WHAT IS NEEDED
Please reproduce word for word everything in the rows below from the line containing "kingdom: Fungi" down to the line containing "scientific name: Physcia tenella", including both of those lines.

[Source records]

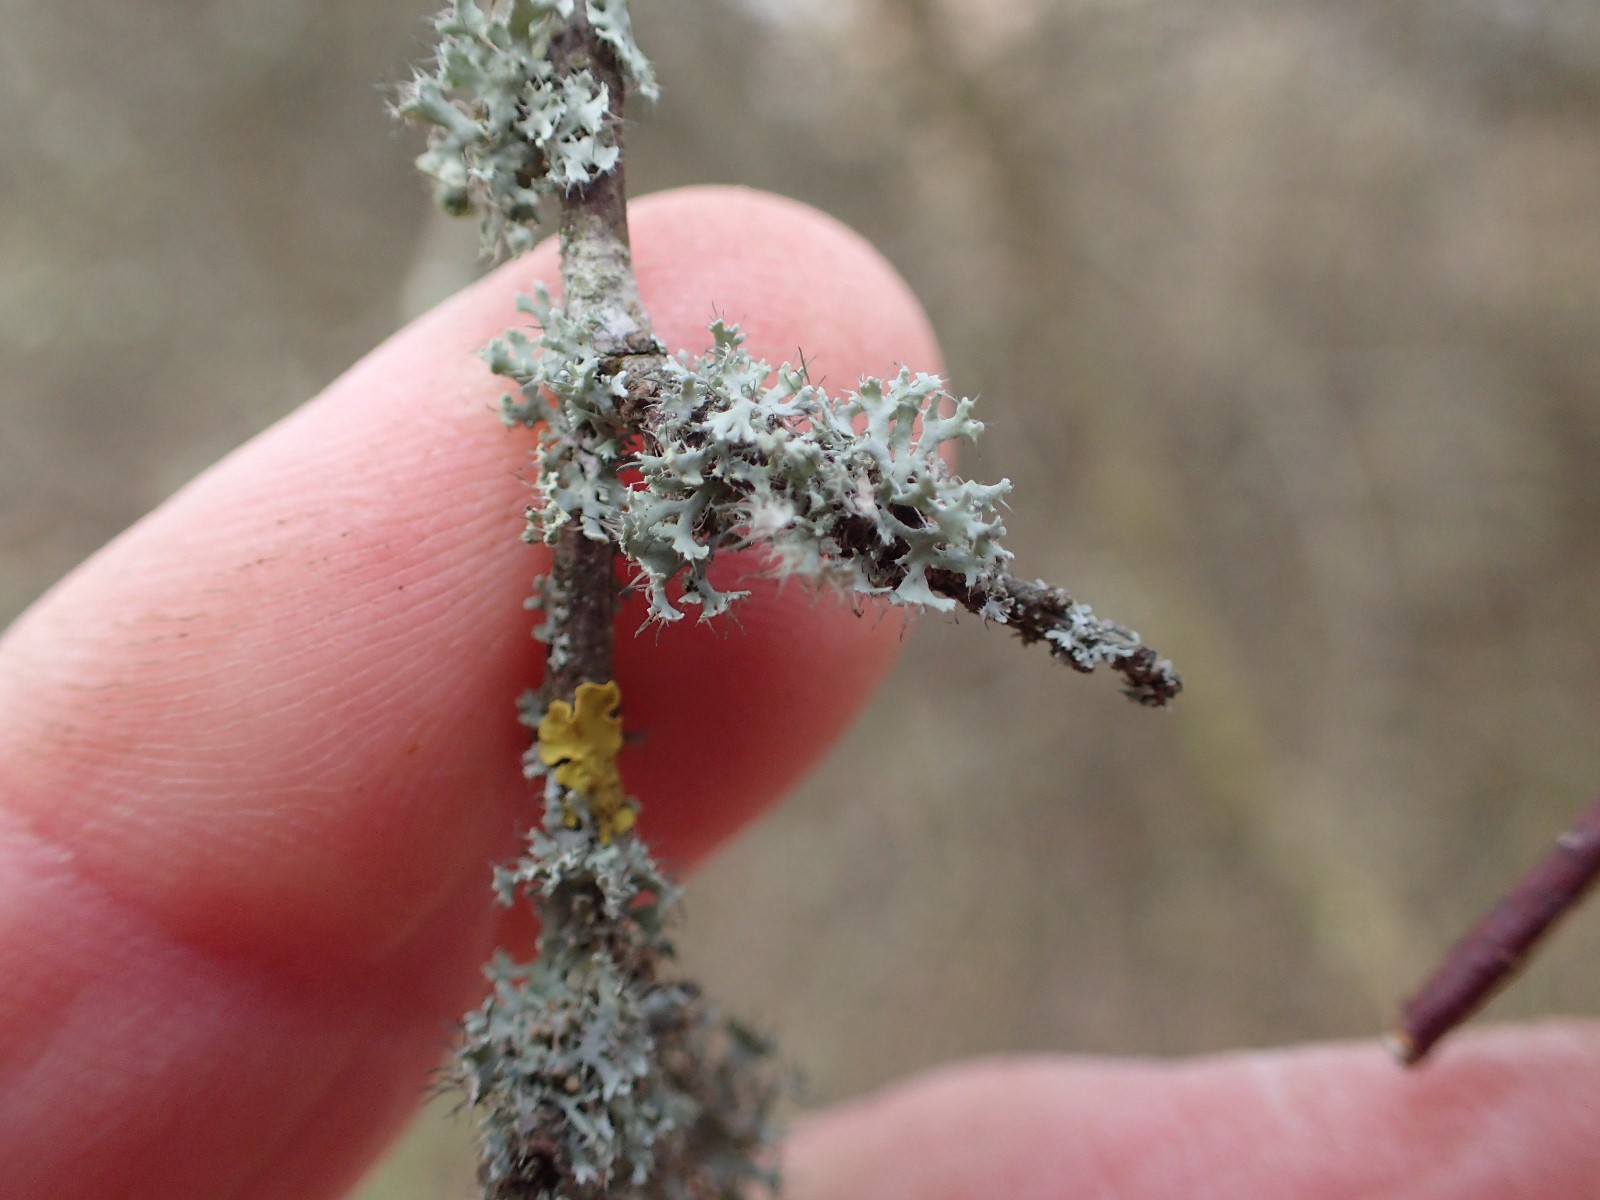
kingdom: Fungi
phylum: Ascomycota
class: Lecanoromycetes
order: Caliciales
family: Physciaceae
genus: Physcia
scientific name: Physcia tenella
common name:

...

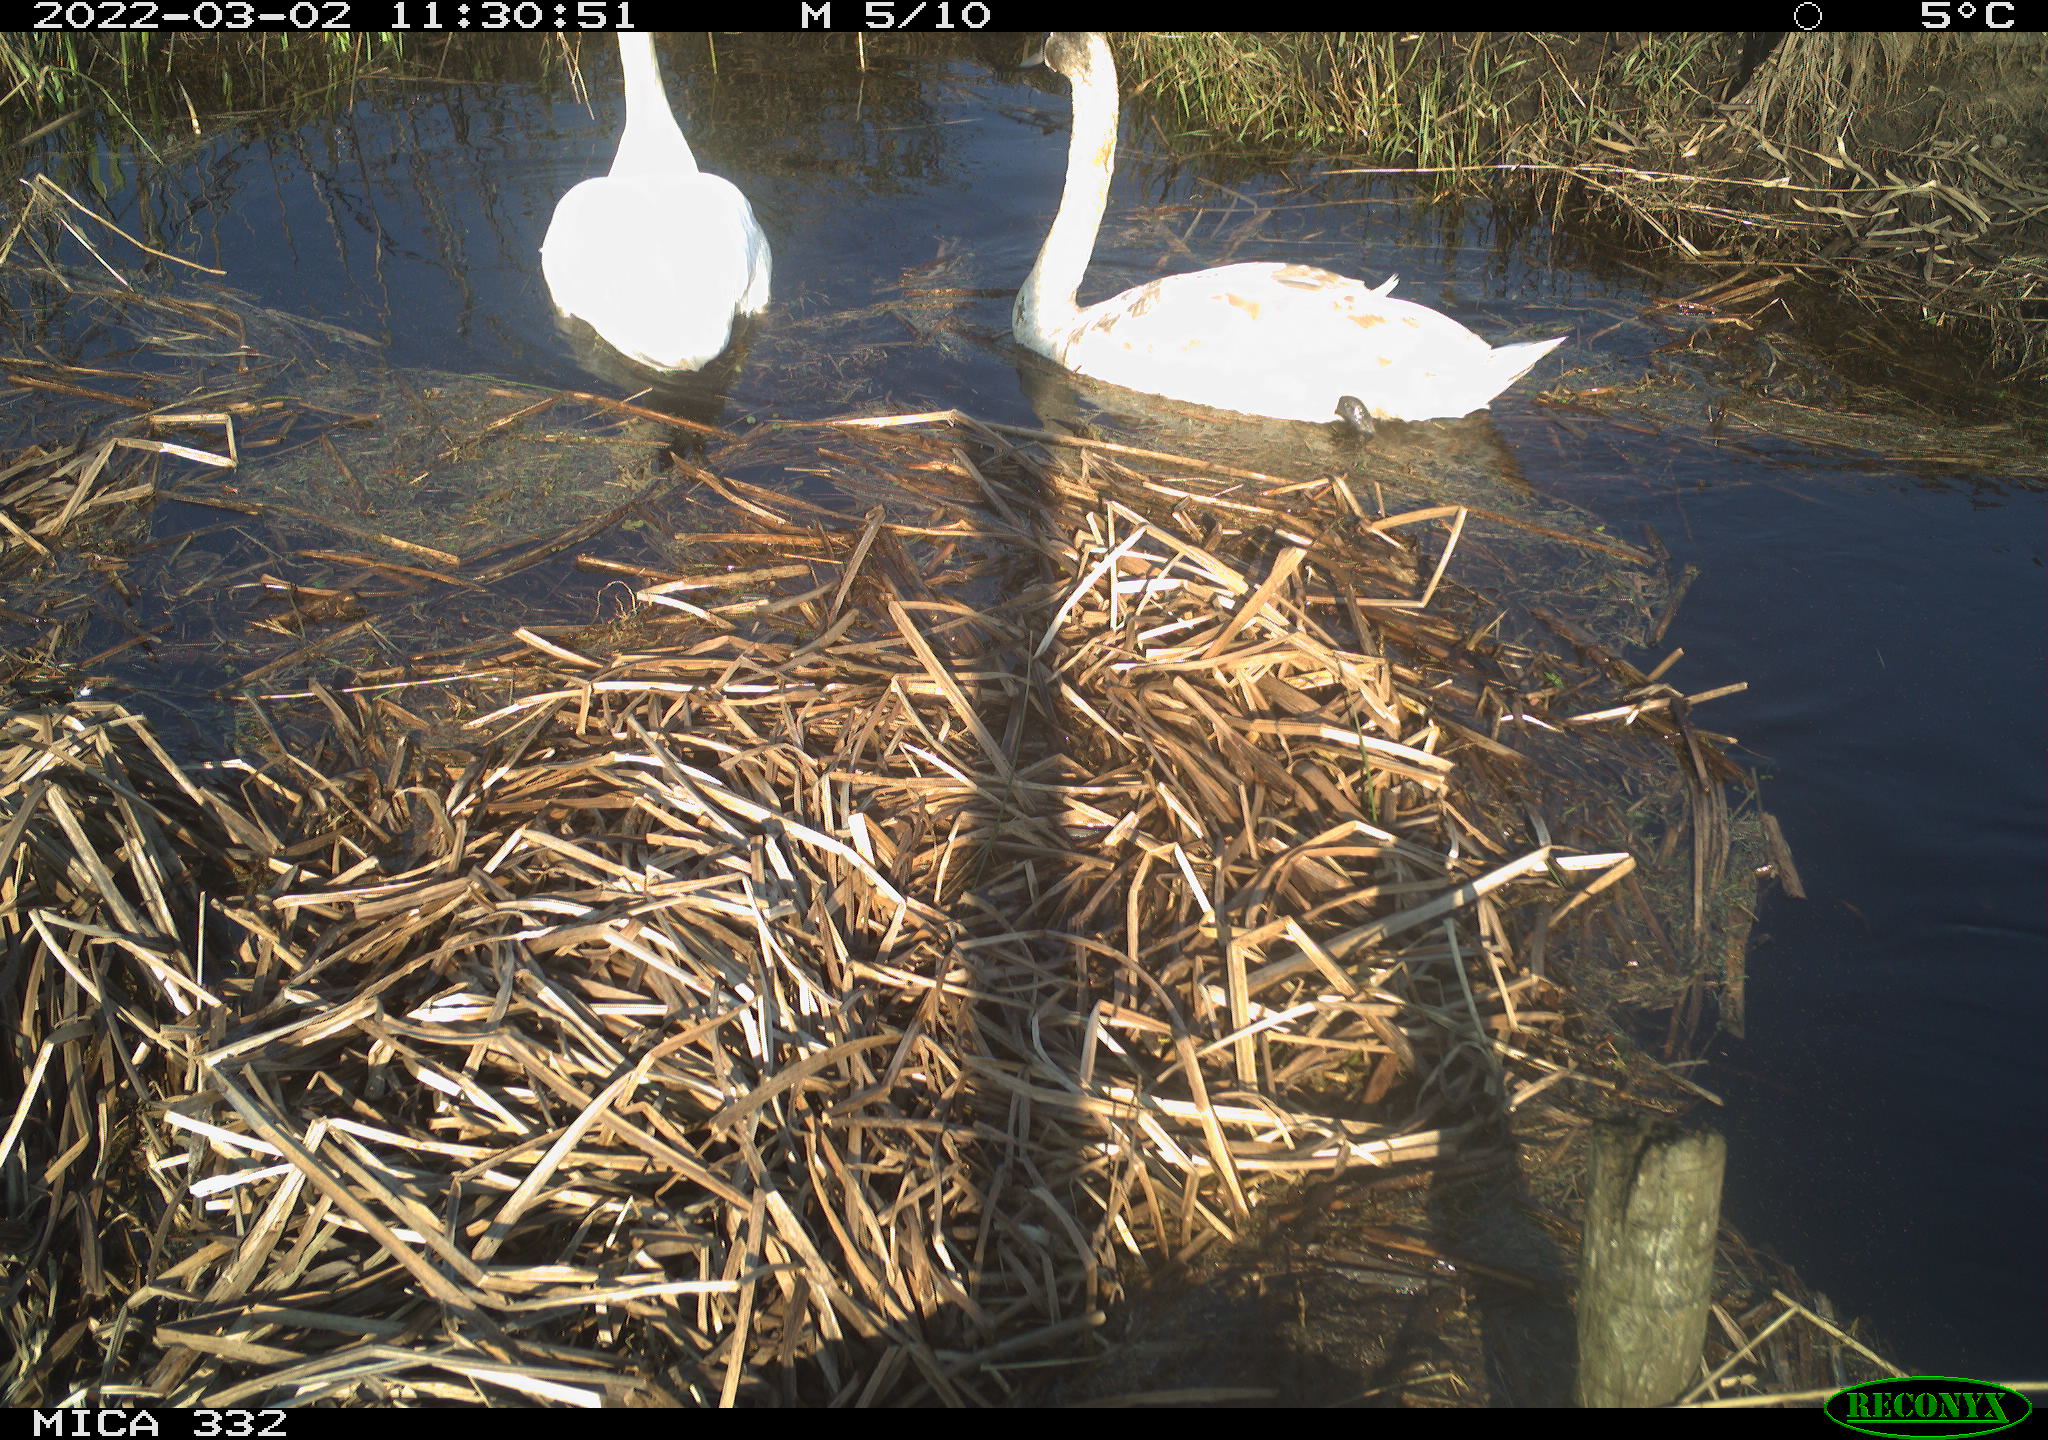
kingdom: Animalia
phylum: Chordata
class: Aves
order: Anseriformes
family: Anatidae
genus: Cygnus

SOLUTION FOR THIS EXERCISE
kingdom: Fungi
phylum: Ascomycota
class: Lecanoromycetes
order: Caliciales
family: Physciaceae
genus: Physcia
scientific name: Physcia tenella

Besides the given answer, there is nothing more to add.